▸ Prompt
Arrange the listing below as a Markdown table with two columns, "Row" and "Listing line," giving each line its own numbered row and skipping blank lines. Leave the pictures out of the answer.

┄┄┄┄┄┄┄┄┄┄┄┄┄┄┄┄┄┄┄┄

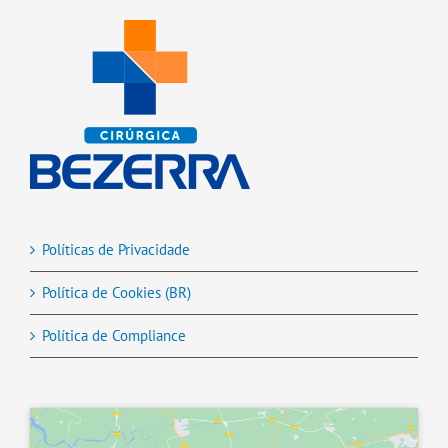
Políticas de Privacidade
Política de Cookies (BR)
Política de Compliance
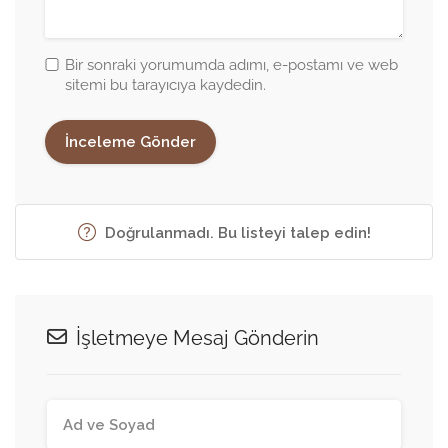
Bir sonraki yorumumda adımı, e-postamı ve web
sitemi bu tarayıcıya kaydedin.
Doğrulanmadı. Bu listeyi talep edin!
İşletmeye Mesaj Gönderin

┄┄┄┄┄┄┄┄┄┄┄┄┄┄┄┄┄┄┄┄

▸ Response area
| Row | Listing line |
|---|---|
| 1 | Políticas de Privacidade |
| 2 | Política de Cookies (BR) |
| 3 | Política de Compliance |
| 4 | Bir sonraki yorumumda adımı, e-postamı ve web |
| 5 | sitemi bu tarayıcıya kaydedin. |
| 6 | Doğrulanmadı. Bu listeyi talep edin! |
| 7 | İşletmeye Mesaj Gönderin |